A clear explanation of maximizing array sum by partitioning into subarrays of at most k elements, each filled with their maximum value, using dynamic programming.
Problem Restatement
We are given an integer array arr and an integer k.
We can partition arr into contiguous subarrays of length at most k.
After partitioning, each element in a subarray is replaced by the maximum value of that subarray.
We need to return the maximum sum of the resulting array.
The official constraints state that 1 <= k <= arr.length <= 500 and 0 <= arr[i] <= 10^9.
Input and Output
| Item | Meaning |
|---|---|
| Input | Array arr and integer k |
| Output | Maximum possible sum after optimal partitioning |
Function shape:
def maxSumAfterPartitioning(arr: list[int], k: int) -> int:
...Examples
Example 1:
arr = [1, 15, 7, 9, 2, 5, 10]
k = 3Partition: [1, 15, 7], [9, 2, 5], [10].

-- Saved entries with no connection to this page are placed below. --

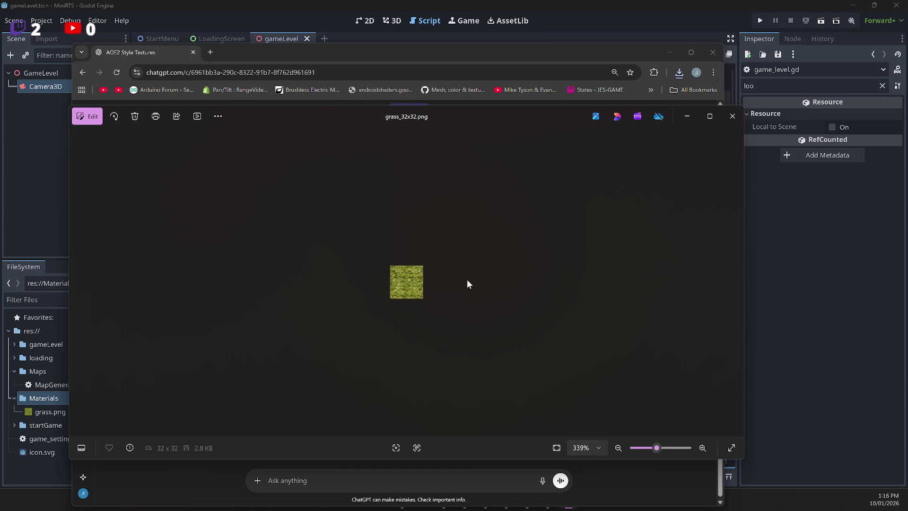
left_click(722, 117)
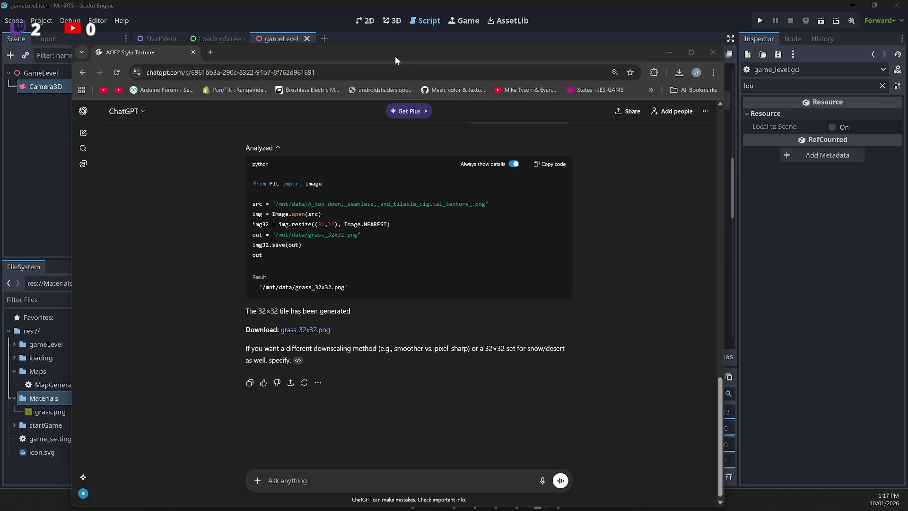
Minimise the browser and return to _render_map in game_level.gd near line 51
left_click(558, 500)
left_click(473, 192)
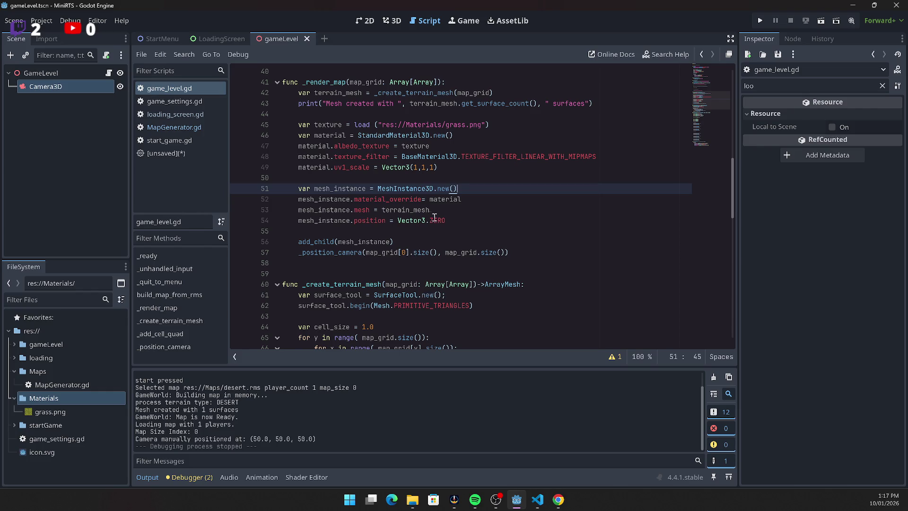
scroll(442, 163, "up", 1)
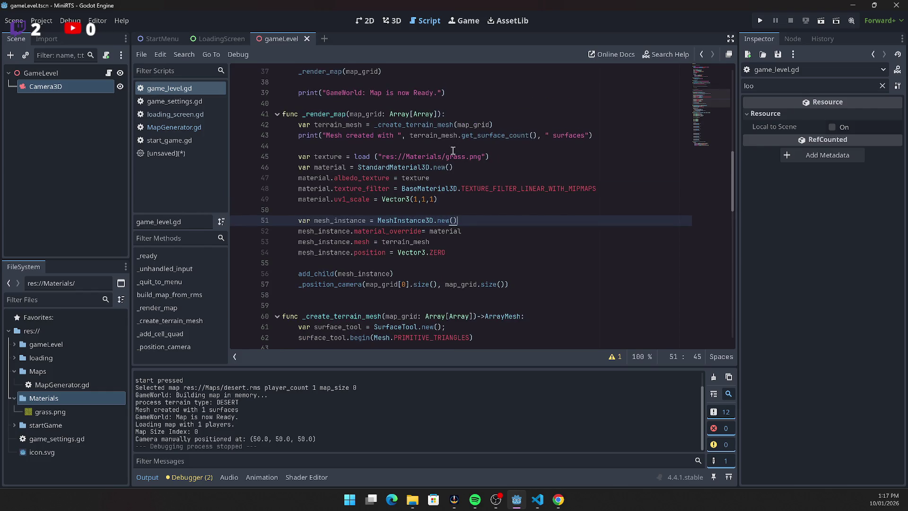
scroll(453, 151, "up", 2)
Jump to the _create_terrain_mesh definition and change cell_size to 10.0
left_click(436, 189)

After: [15, 15, 15, 9, 9, 9, 10]. Sum = 82.
Answer:
84One strong partition is [1,15,7], [9], [2,5,10]. Its value is 15*3 + 9*1 + 10*3 = 84.
[1,15], [7,9,2], [5,10] → 15*2 + 9*3 + 10*2 = 30 + 27 + 20 = 77. Worse.
[1,15,7], [9], [2,5,10] → 45 + 9 + 30 = 84.
Answer: 84.
Key Insight
Let dp[i] = maximum sum for the prefix arr[:i].
For each position i, try all partition lengths l from 1 to k:
dp[i] = max(dp[i - l] + max(arr[i-l:i]) * l)Correctness
For each ending position i and partition length l, the last partition covers arr[i-l:i]. All elements in this partition become the maximum of that partition. Adding dp[i-l] gives the best result for the prefix before the partition.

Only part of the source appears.